A young male race horse came from a long line of winners, and did wonderfully in workouts. However, in actual races he proved a little too romantic and could never quite bring himself to pass a mare. So one day the trainer went to him and told him he’d have to be castrated.
The young horse was hurt by the decision but took it philosophically. After all, having the operation was almost a certain guarantee of a long and illustrious racing career. After a short recovery period, the horse was again run in workouts and performed as well as ever.
But the first time he actually ran in a race, he only went about ten paces, before getting a dejected look on his face, turning around, and ambling back to the starting gates.
“What’s the matter?” asked the trainer. “You were doing great!”
“Yeah, well how would you feel,” replied the horse. “If five thousand people took one look at you and shouted ‘they’re off!’?”
An 86-year-old man loved to fish.
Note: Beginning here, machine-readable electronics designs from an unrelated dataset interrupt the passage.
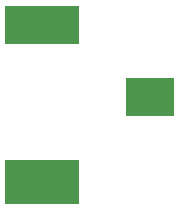
<source format=gbr>
%TF.GenerationSoftware,KiCad,Pcbnew,(7.0.0)*%
%TF.CreationDate,2023-04-14T17:54:00+02:00*%
%TF.ProjectId,multi-tool-midi-board,6d756c74-692d-4746-9f6f-6c2d6d696469,rev?*%
%TF.SameCoordinates,Original*%
%TF.FileFunction,Paste,Bot*%
%TF.FilePolarity,Positive*%
%FSLAX46Y46*%
G04 Gerber Fmt 4.6, Leading zero omitted, Abs format (unit mm)*
G04 Created by KiCad (PCBNEW (7.0.0)) date 2023-04-14 17:54:00*
%MOMM*%
%LPD*%
G01*
G04 APERTURE LIST*
%ADD10R,6.350000X3.810000*%
%ADD11R,4.060000X3.300000*%
%ADD12R,6.350000X3.300000*%
G04 APERTURE END LIST*
D10*
%TO.C,J30*%
X23799999Y-127999999D03*
D11*
X32939999Y-120809999D03*
D12*
X23799999Y-114709999D03*
%TD*%
M02*

</source>
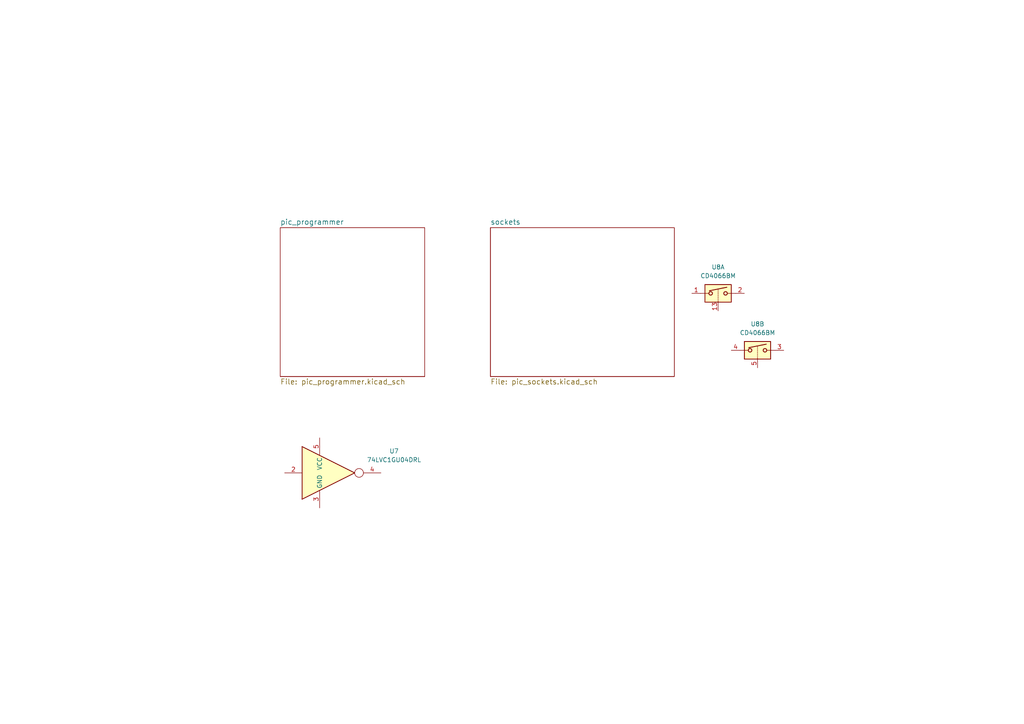
<source format=kicad_sch>
(kicad_sch
	(version 20240101)
	(generator "eeschema")
	(generator_version "8.99")
	(uuid "3bb135b1-15ed-43fe-a7bd-da79c3cfcb8b")
	(paper "A4")
	(title_block
		(date "Sun 22 Mar 2015")
		(rev "1")
	)
	
	(symbol
		(lib_id "CD4066BM:CD4066BM")
		(at 208.28 85.09 0)
		(unit 1)
		(exclude_from_sim no)
		(in_bom yes)
		(on_board yes)
		(dnp no)
		(fields_autoplaced yes)
		(uuid "04b91e3f-0cdd-408a-be72-ddfd0f245427")
		(property "Reference" "U8"
			(at 208.28 77.47 0)
			(effects
				(font
					(size 1.27 1.27)
				)
			)
		)
		(property "Value" "CD4066BM"
			(at 208.28 80.01 0)
			(effects
				(font
					(size 1.27 1.27)
				)
			)
		)
		(property "Footprint" "Package_SO:SO-14_3.9x8.65mm_P1.27mm"
			(at 208.28 87.63 0)
			(effects
				(font
					(size 1.27 1.27)
				)
				(hide yes)
			)
		)
		(property "Datasheet" "https://www.ti.com/lit/ds/symlink/cd4066b.pdf"
			(at 208.28 85.09 0)
			(effects
				(font
					(size 1.27 1.27)
				)
				(hide yes)
			)
		)
		(property "Description" "Quad 20V analog SPST 1:1 switch, SO-14 (3.9x8.65mm)"
			(at 208.28 85.09 0)
			(effects
				(font
					(size 1.27 1.27)
				)
				(hide yes)
			)
		)
		(pin "3"
			(uuid "052e5538-c0f2-4f63-a8d6-0a97e2c545e4")
		)
		(pin "5"
			(uuid "003ce180-6033-484b-8519-9b08e7f684fc")
		)
		(pin "6"
			(uuid "2ee83589-0607-43e1-82ad-e3cf4611f36a")
		)
		(pin "1"
			(uuid "56ccd806-feee-48de-a8f1-59074a1ca7aa")
		)
		(pin "4"
			(uuid "e4ed3507-3cba-459f-9bc8-fd133e3cde30")
		)
		(pin "8"
			(uuid "627ebff3-10d5-4e2d-9c79-eb1f5ad4c447")
		)
		(pin "10"
			(uuid "76dc4d3c-823a-499d-92ea-c613122a150e")
		)
		(pin "11"
			(uuid "e5624c18-756d-4f7a-b25b-9c04ed009bdc")
		)
		(pin "12"
			(uuid "591825af-247e-4146-b7c0-80e1d7af3ce5")
		)
		(pin "13"
			(uuid "13a6e135-37d4-44d8-979e-22464579a345")
		)
		(pin "2"
			(uuid "673a8e53-7383-4972-85ae-8d27242b38eb")
		)
		(pin "9"
			(uuid "9bd0553c-b470-4880-b769-0653844bb5aa")
		)
		(pin "14"
			(uuid "168bfe75-3d02-4505-b2ef-281720fcc934")
		)
		(pin "7"
			(uuid "85c6d241-cc49-4faa-9462-c755c278517c")
		)
		(instances
			(project "flat_hierarchy"
				(path "/3bb135b1-15ed-43fe-a7bd-da79c3cfcb8b"
					(reference "U8")
					(unit 1)
				)
			)
		)
	)
	(symbol
		(lib_id "74LVC1GU04DRL:74LVC1GU04DRL")
		(at 92.71 137.16 0)
		(unit 1)
		(exclude_from_sim no)
		(in_bom yes)
		(on_board yes)
		(dnp no)
		(fields_autoplaced yes)
		(uuid "7f467a26-b1ed-4ef4-a3ec-16f09adc9d58")
		(property "Reference" "U7"
			(at 114.3 130.8414 0)
			(effects
				(font
					(size 1.27 1.27)
				)
			)
		)
		(property "Value" "74LVC1GU04DRL"
			(at 114.3 133.3814 0)
			(effects
				(font
					(size 1.27 1.27)
				)
			)
		)
		(property "Footprint" "Package_TO_SOT_SMD:SOT-553"
			(at 92.71 149.86 0)
			(effects
				(font
					(size 1.27 1.27)
				)
				(hide yes)
			)
		)
		(property "Datasheet" "http://www.ti.com/lit/ds/symlink/sn74lvc1gu04.pdf"
			(at 88.9 137.16 0)
			(effects
				(font
					(size 1.27 1.27)
				)
				(hide yes)
			)
		)
		(property "Description" "Single Inverter Gate, SOT-553"
			(at 92.71 137.16 0)
			(effects
				(font
					(size 1.27 1.27)
				)
				(hide yes)
			)
		)
		(pin "1"
			(uuid "23596368-4807-4685-959a-dbb056429f96")
		)
		(pin "5"
			(uuid "40ae9412-752e-45f9-9d3a-efe1a8ad1aae")
		)
		(pin "2"
			(uuid "02cc3e0e-a1fd-4d05-bd84-e99510a6bd15")
		)
		(pin "4"
			(uuid "7027de4a-9917-44b8-a4af-8731909a6ccb")
		)
		(pin "3"
			(uuid "9586860b-7b9d-40ea-babe-04d6fc7192c4")
		)
		(instances
			(project "flat_hierarchy"
				(path "/3bb135b1-15ed-43fe-a7bd-da79c3cfcb8b"
					(reference "U7")
					(unit 1)
				)
			)
		)
	)
	(symbol
		(lib_id "CD4066BM:CD4066BM")
		(at 219.71 101.6 0)
		(unit 2)
		(exclude_from_sim no)
		(in_bom yes)
		(on_board yes)
		(dnp no)
		(fields_autoplaced yes)
		(uuid "bf4b5792-c619-42e2-94e2-8a3a68919f32")
		(property "Reference" "U8"
			(at 219.71 93.98 0)
			(effects
				(font
					(size 1.27 1.27)
				)
			)
		)
		(property "Value" "CD4066BM"
			(at 219.71 96.52 0)
			(effects
				(font
					(size 1.27 1.27)
				)
			)
		)
		(property "Footprint" "Package_SO:SO-14_3.9x8.65mm_P1.27mm"
			(at 219.71 104.14 0)
			(effects
				(font
					(size 1.27 1.27)
				)
				(hide yes)
			)
		)
		(property "Datasheet" "https://www.ti.com/lit/ds/symlink/cd4066b.pdf"
			(at 219.71 101.6 0)
			(effects
				(font
					(size 1.27 1.27)
				)
				(hide yes)
			)
		)
		(property "Description" "Quad 20V analog SPST 1:1 switch, SO-14 (3.9x8.65mm)"
			(at 219.71 101.6 0)
			(effects
				(font
					(size 1.27 1.27)
				)
				(hide yes)
			)
		)
		(pin "3"
			(uuid "052e5538-c0f2-4f63-a8d6-0a97e2c545e4")
		)
		(pin "5"
			(uuid "003ce180-6033-484b-8519-9b08e7f684fc")
		)
		(pin "6"
			(uuid "2ee83589-0607-43e1-82ad-e3cf4611f36a")
		)
		(pin "1"
			(uuid "56ccd806-feee-48de-a8f1-59074a1ca7aa")
		)
		(pin "4"
			(uuid "e4ed3507-3cba-459f-9bc8-fd133e3cde30")
		)
		(pin "8"
			(uuid "627ebff3-10d5-4e2d-9c79-eb1f5ad4c447")
		)
		(pin "10"
			(uuid "76dc4d3c-823a-499d-92ea-c613122a150e")
		)
		(pin "11"
			(uuid "e5624c18-756d-4f7a-b25b-9c04ed009bdc")
		)
		(pin "12"
			(uuid "591825af-247e-4146-b7c0-80e1d7af3ce5")
		)
		(pin "13"
			(uuid "13a6e135-37d4-44d8-979e-22464579a345")
		)
		(pin "2"
			(uuid "673a8e53-7383-4972-85ae-8d27242b38eb")
		)
		(pin "9"
			(uuid "9bd0553c-b470-4880-b769-0653844bb5aa")
		)
		(pin "14"
			(uuid "168bfe75-3d02-4505-b2ef-281720fcc934")
		)
		(pin "7"
			(uuid "85c6d241-cc49-4faa-9462-c755c278517c")
		)
		(instances
			(project "flat_hierarchy"
				(path "/3bb135b1-15ed-43fe-a7bd-da79c3cfcb8b"
					(reference "U8")
					(unit 2)
				)
			)
		)
	)
	(sheet
		(at 81.28 66.04)
		(size 41.91 43.18)
		(stroke
			(width 0)
			(type solid)
		)
		(fill
			(color 0 0 0 0.0000)
		)
		(uuid "00000000-0000-0000-0000-000048553e53")
		(property "Sheetname" "pic_programmer"
			(at 81.28 65.2775 0)
			(effects
				(font
					(size 1.524 1.524)
				)
				(justify left bottom)
			)
		)
		(property "Sheetfile" "pic_programmer.kicad_sch"
			(at 81.28 109.8301 0)
			(effects
				(font
					(size 1.524 1.524)
				)
				(justify left top)
			)
		)
		(instances
			(project "flat_hierarchy"
				(path "/3bb135b1-15ed-43fe-a7bd-da79c3cfcb8b"
					(page "2")
				)
			)
		)
	)
	(sheet
		(at 142.24 66.04)
		(size 53.34 43.18)
		(stroke
			(width 0)
			(type solid)
		)
		(fill
			(color 0 0 0 0.0000)
		)
		(uuid "00000000-0000-0000-0000-000048553e7c")
		(property "Sheetname" "sockets"
			(at 142.24 65.2775 0)
			(effects
				(font
					(size 1.524 1.524)
				)
				(justify left bottom)
			)
		)
		(property "Sheetfile" "pic_sockets.kicad_sch"
			(at 142.24 109.8301 0)
			(effects
				(font
					(size 1.524 1.524)
				)
				(justify left top)
			)
		)
		(instances
			(project "flat_hierarchy"
				(path "/3bb135b1-15ed-43fe-a7bd-da79c3cfcb8b"
					(page "3")
				)
			)
		)
	)
	(sheet_instances
		(path "/"
			(page "1")
		)
	)
)
</source>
One day he was sitting in his boat when he heard a voice say: “Pick me up.”
He looked around and couldn’t see anyone. He thought he was dreaming when he heard the voice say again: “Pick me up.” He looked in the water and there, floating on the top was a frog.
The man said: “Are you talking to me?”
The frog said: “Yes, I’m talking to you. Pick me up. Then, kiss me and I’ll turn into the most beautiful woman you have ever seen. I’ll make sure that all your friends are envious and jealous because you will have me as your bride.”
The man looked at the frog for a short time, reached over, picked it up carefully, and placed it in his front breast pocket.
Then the frog said: “What, are you nuts? Didn’t you hear what I said? I said kiss me and I will be your beautiful bride.”
He opened his pocket, looked at the frog and said: “Nah, at my age I’d rather have a talking frog.”
In the men’s room at work, the boss had placed a sign directly above the sink. It had a single word on it: “Think!”
The next day, when he went to the men’s room, he looked at the sign and right below, immediately above the soap dispenser, someone had carefully lettered another sign which read: “Thoap!”